Schedule

Part of Members' and Ministers' Pay and Allowances – in the House of Commons at 10:20 pm on 19 July 1983.

Alert me about debates like this

Photo of Mr John McWilliam Mr John McWilliam , Blaydon 10:20, 19 July 1983

That sounds distinctly unhopeful. I trust that hon. Members will draw their own conclusions from that.

It is important that we get the secretarial allowance quickly on a proper footing. It is unfair to the many dedicated people who work in the most appalling accommodation. Before I came here I was a trade union representative, and, as one here, I would have complained bitterly and effectively about it. It is vital that we at least give the secretaries proper recompense for the work that they do. It is equally vital that we recognise that the work of an hon. Member is becoming more detailed and complex. Particularly with our role in the new departmental Select Committees and with the amount of proposed detailed legislation. All hon. Members need the right to employ at least half a research assistant.
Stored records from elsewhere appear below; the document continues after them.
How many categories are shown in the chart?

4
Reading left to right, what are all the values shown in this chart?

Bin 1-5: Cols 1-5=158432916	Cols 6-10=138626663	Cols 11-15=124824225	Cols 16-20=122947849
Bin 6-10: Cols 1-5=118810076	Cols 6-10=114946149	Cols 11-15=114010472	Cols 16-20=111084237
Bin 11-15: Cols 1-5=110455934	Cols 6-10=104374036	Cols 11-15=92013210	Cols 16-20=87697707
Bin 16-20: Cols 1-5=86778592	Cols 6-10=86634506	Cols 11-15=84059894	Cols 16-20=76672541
If hon. Members felt inclined to support amendment (b) even in its amended form, if the amendment of the right hon. Member for Stafford is carried, they will have to make up their minds about what they will do in 1988 because they will then be faced with exactly the same problem that is facing us now. Through phasing we have lost so much ground that it has become politically difficult for the Government to recommend the catching up to which we are entitled but have not had.

It will be equally impossible for any Government in 1988 to recommend the catching up which will be needed then. I give one more warning. Whether or not hon. Members accept the principle of linkage, we shall have to have another report. Having studied that report which will be subjective, and all the previous ones, which were objective, as the Leader of the House said, a greater increase will be recommended than would then seem reasonable in percentage terms.

The only way to avoid the embarrassment of having to debate this year after year is to accept the Plowden report — amendments (ee) and (s)—to grasp the nettle and accept the point about linkage made by the Select Committee on Members' Salaries. If we do not, we shall continue to have these debates and have scorn poured upon us by people who should know better, whose salaries are vastly greater than ours and whose responsibilities—at least as far as one can determine from what they write in their newspapers—vastly less.

I invite hon. Members to be courageous just this once to get us out of the nasty hole into which we keep digging ourselves.